■ Text passage ■
•••••

Sliding big bulky objects on tile

RatLabGuy

You look like a monkey and smell like one too
Joined
May 18, 2005
Location
Churchville, MD
Looking for suggestions on the best materials to use for sliding something really heavy along a VCT floor.

Specifically, we are getting ready to set up some whisper Rooms (basically a big sound booth) in a lab.
They are made of MDF, double-walled, and covered in carpet (like speaker-box carpet). 6x8 unit is over 2k lbs!

You can assemble these things in place, but I can see the possibility of wanting to moving it around afterwards, in case we need to re-arrange the lab.

What I'm wondering is, what could I put under it, before building, that will provide the least friction on a VCT floor?
The bottom plate of the WhisperRooms is also carpeted MDF.

Here's the kicker - assembled height is 7'11", in a room w/ an 8' drop ceiling :huggy: so casters etc are out.
Thin carpet, upside down? plastic?
 
owl shit....no sure why but I always hear slicker than owl shit...so it should work.
 
Look into some kind of air mats.

Upside down thin carpet would work...but 2000 lbs is alot,unless you have 5 guys to push it.

owl shot would work too.
 
I'm not sure I'd put anything under it, but if I was going to move it, I'd use several 1/2" wood dowels .
 
Anybody use Slip Sheets before?
http://en.wikipedia.org/wiki/Slip_sheet
somebody at work recommended that - in fact, apparently one of the guys in our organization helped develop them years ago.
 
I was gonna say the same thing,like those Miracle Sliders?I have used them to move extremely heavy things across a Hardwood floor.Problem is I think the heaviest thing I ever moved with them was like 600 lbs,that's a pretty far cry from 2000 lbs.Maybe you could use a bunch of them?
 
We moved a safe years back and used marbles, lot's of them. They were cheap and worked great, but the safe was flat on the bottom. Might try a plywood base or something and marbles. It let us push the safe in any direction we wanted, just kept sweeping the marbles to the front.
 
Marbles = interesting idea.
Dowels = only good for going in 1 direction, lol.
The bottom should be flat, just carpetted, basically felt.

Now that I think of it, the bottom of this things is probably very similar to those EZMoves.
But probably too much surface area?

•••••

■ Record set ■
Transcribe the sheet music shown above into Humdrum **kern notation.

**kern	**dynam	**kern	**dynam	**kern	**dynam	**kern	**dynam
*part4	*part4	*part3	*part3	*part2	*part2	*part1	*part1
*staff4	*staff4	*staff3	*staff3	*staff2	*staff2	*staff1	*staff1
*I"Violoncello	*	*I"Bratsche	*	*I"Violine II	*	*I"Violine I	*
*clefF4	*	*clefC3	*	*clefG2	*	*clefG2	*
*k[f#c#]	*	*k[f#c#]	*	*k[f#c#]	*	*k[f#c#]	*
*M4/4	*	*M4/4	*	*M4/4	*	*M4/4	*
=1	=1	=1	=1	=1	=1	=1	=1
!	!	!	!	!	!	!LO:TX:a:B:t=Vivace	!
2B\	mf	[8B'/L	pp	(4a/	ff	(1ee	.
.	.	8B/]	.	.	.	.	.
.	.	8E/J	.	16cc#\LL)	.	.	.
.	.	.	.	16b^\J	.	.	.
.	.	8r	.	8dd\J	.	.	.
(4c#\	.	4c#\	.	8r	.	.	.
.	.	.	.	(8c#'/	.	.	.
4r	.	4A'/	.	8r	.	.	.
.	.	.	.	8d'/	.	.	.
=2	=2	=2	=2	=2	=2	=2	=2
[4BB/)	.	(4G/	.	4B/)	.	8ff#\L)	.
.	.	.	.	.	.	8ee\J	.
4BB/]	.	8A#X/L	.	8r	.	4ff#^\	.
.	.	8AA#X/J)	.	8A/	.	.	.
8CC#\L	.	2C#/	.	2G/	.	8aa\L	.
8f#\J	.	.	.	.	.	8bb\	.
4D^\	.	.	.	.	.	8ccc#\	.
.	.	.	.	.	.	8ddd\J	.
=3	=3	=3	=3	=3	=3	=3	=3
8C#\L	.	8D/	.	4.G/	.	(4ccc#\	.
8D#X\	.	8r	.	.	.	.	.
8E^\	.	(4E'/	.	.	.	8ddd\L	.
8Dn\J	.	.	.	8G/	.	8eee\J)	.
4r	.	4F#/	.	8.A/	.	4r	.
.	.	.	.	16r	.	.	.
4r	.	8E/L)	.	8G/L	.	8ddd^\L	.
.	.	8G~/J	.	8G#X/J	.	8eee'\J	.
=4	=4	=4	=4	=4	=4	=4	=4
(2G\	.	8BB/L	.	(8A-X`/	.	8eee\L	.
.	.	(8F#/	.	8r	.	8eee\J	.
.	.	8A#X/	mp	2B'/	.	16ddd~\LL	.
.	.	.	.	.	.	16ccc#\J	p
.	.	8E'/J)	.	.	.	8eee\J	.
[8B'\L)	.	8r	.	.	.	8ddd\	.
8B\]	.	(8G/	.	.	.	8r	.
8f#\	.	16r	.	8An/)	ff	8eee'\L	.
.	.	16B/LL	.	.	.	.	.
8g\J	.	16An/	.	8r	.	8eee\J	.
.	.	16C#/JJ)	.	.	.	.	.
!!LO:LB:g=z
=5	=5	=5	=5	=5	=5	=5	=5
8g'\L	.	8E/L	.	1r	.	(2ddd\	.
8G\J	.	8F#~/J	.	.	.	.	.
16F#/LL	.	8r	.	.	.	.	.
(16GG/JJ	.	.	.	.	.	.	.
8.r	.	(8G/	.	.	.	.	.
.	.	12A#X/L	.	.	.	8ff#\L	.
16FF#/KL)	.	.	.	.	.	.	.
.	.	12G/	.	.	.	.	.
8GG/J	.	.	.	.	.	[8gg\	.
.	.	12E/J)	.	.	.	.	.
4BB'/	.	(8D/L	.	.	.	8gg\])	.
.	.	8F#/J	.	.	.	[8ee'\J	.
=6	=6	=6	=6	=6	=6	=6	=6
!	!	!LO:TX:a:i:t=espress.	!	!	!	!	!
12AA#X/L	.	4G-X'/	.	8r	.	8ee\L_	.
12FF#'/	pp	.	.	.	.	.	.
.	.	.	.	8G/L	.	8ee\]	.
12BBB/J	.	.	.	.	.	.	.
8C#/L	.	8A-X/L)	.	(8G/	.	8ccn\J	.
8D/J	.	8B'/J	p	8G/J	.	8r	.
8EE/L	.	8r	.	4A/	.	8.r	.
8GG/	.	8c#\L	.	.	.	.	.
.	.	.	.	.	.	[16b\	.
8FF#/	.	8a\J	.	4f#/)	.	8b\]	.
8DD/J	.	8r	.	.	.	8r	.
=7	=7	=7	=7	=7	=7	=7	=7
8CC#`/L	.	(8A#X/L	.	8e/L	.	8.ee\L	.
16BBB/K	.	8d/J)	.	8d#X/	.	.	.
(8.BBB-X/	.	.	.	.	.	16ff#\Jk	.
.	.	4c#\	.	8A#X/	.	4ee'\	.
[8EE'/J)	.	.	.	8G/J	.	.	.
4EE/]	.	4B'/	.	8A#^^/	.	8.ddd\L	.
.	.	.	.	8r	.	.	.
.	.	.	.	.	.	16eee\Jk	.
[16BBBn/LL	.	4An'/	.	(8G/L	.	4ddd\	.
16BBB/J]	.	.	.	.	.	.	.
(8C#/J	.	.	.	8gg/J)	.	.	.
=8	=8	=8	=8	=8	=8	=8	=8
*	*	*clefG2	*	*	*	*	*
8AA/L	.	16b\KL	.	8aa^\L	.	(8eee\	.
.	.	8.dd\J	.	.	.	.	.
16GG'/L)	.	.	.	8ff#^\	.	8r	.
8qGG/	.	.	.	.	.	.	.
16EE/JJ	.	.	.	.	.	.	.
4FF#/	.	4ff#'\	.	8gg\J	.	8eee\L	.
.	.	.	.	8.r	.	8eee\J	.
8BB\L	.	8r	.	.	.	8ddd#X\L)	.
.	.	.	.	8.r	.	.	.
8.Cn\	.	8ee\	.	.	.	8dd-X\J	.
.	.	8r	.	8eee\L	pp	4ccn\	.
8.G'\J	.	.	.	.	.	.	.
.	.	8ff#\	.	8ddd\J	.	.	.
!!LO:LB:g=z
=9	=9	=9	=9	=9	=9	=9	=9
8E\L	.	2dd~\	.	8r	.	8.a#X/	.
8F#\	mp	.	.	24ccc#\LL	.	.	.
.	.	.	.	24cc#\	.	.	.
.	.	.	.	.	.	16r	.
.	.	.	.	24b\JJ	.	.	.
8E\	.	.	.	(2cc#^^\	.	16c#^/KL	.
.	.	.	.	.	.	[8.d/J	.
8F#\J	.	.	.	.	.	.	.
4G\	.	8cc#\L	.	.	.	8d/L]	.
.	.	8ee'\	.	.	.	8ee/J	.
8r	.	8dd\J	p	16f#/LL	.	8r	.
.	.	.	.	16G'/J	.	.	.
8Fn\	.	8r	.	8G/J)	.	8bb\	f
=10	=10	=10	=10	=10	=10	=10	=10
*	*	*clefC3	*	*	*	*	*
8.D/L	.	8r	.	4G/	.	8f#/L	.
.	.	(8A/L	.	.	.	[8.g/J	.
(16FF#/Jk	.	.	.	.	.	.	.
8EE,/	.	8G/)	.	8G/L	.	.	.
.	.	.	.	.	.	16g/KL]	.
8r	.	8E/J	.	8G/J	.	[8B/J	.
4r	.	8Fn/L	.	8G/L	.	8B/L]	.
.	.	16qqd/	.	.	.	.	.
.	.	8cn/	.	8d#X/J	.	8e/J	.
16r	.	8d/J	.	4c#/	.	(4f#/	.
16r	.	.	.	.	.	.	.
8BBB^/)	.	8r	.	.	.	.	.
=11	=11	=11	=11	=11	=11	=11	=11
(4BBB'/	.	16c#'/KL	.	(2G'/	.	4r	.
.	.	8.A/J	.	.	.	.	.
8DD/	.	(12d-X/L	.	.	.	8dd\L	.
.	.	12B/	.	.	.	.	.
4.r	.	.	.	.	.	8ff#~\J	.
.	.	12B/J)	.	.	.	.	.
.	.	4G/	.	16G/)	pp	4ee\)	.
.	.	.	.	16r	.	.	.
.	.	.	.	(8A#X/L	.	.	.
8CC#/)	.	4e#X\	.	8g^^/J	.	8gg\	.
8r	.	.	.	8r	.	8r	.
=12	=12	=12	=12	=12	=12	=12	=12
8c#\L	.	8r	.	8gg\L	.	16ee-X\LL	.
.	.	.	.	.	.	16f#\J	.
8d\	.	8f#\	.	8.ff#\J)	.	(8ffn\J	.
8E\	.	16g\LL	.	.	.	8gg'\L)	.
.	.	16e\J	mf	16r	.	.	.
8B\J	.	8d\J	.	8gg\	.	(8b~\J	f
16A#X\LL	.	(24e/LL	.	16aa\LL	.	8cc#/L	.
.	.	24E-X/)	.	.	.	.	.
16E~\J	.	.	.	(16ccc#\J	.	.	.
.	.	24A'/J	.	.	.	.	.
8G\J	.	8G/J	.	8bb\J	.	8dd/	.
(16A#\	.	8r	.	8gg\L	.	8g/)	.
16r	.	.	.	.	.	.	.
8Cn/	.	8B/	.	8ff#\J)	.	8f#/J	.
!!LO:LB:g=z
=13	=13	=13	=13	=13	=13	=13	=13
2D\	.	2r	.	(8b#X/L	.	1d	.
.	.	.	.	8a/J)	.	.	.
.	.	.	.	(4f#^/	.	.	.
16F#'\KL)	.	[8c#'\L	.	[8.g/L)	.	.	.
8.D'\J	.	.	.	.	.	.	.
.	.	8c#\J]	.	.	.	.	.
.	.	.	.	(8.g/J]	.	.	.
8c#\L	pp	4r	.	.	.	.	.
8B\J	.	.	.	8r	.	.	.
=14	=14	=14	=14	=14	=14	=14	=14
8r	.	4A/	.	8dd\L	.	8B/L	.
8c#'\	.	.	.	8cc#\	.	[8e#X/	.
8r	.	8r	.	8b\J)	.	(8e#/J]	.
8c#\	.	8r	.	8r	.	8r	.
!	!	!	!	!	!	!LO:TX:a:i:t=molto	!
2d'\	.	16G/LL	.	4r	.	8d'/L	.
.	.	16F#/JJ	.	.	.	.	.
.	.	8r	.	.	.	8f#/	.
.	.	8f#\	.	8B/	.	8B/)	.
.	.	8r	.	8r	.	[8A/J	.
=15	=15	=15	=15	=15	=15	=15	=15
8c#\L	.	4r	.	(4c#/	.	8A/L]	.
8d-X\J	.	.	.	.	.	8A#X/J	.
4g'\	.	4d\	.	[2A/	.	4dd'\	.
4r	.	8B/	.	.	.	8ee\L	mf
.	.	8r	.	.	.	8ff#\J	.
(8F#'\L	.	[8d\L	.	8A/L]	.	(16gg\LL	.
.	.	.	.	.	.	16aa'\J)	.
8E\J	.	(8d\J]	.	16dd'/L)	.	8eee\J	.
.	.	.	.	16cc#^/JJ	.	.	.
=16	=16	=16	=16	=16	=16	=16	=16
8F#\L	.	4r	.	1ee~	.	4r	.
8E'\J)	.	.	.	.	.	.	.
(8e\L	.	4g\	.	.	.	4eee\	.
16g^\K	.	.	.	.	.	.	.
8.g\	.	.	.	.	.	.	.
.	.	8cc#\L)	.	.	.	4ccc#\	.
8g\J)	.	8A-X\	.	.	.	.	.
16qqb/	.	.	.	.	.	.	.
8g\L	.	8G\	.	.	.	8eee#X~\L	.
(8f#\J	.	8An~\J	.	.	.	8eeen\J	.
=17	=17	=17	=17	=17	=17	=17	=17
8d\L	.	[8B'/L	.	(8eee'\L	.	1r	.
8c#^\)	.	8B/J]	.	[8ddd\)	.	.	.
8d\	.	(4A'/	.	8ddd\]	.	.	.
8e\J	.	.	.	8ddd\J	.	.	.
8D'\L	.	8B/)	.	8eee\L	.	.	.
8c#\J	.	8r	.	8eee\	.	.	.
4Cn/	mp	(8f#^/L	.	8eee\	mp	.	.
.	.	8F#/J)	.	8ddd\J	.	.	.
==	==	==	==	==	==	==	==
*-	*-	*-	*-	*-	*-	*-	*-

•••••

■ Required tasks ■
• A. Please list every product name that appears in the forum thread on sliding heavy objects over tile.
• B. Carry on with the forum thread on sliding heavy objects over tile, starting after its final post.
The entries are separate material and not part of the forum thread on sliding heavy objects over tile.

■ Answers to the exercises ■
• A. WhisperRooms, Slip Sheets, Miracle Sliders, EZMoves

• B.
Contact a plastics supply house and ask for sheets of UHMW. You can line the bottom of the booth with the sheet or cut into strips with a circular saw. This stuff is super slick. We used it where I used to work to create low friction surfaces to move large volumes of stuff.
 
I was gonna say upside down carpet but that is a lot of surface area to overcome friction. The marble idea seems about the best to me. I was thinking maybe BBs but I think those would probably get caught up and squish in the carpeted bottom.

Is there any way to build in low clearance casters?
 
Is there any way to build in low clearance casters?
uhm...any chance of putting castors on it?
Constructed height = 7'11", ceiling is 8'.
so only 1" to work in.
Can't make recessed casters b/c they'd have to stick up through the inside floor, leaving no way to attach, and creating a major sound leak.

I had debated making a steel 6x8 platform w/ casters that stick outside, w/ their tops higher than the platform, kinda like a lowboy trailer, but that's a hella lot of pressure on the joints holding those casters on.

Contact a plastics supply house and ask for sheets of UHMW. You can line the bottom of the booth with the sheet or cut into strips with a circular saw. This stuff is super slick. We used it where I used to work to create low friction surfaces to move large volumes of stuff.

Yeah I think that's basically what the plastic versions of Slip Sheets are.

I think it's going to come down to either slip sheets, or several large felt "moving" discs like the EZMoves.

OK you engineer-types....
W/ the EZMove type devices, is there a way to estimate a good size that balances the lower drag coefficient from a small surface area, vs distributing all that weight over larger space?